## Source data

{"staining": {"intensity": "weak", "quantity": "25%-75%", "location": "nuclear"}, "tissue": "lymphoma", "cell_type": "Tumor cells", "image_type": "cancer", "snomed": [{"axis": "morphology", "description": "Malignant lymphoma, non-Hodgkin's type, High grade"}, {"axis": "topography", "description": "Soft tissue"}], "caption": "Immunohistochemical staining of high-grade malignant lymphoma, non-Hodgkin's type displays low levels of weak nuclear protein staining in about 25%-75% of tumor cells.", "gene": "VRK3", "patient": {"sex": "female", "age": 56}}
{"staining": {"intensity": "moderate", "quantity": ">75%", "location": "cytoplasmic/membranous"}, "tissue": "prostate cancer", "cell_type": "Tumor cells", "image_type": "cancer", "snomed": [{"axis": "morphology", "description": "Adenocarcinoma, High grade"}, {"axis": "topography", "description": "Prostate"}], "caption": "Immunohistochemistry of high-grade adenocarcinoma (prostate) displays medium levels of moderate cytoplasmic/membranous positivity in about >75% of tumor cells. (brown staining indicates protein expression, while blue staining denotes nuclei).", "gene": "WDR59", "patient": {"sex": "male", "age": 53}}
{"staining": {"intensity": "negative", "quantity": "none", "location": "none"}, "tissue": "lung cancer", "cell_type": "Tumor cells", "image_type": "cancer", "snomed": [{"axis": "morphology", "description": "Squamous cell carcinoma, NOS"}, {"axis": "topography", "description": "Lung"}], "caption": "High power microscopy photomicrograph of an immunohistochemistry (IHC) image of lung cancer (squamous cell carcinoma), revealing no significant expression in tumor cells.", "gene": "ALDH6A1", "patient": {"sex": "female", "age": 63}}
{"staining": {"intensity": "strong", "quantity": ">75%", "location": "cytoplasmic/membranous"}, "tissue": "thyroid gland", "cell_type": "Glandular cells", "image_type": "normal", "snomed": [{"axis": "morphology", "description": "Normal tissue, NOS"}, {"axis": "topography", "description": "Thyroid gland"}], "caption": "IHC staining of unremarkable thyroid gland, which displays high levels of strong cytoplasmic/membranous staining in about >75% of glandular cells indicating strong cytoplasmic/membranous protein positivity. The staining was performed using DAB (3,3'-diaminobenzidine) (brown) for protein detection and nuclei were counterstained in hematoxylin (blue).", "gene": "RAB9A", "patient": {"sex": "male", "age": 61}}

## Your instructions
Only the count belongs in your answer, so please work out how many lines of the data contain "female".

## Solution
2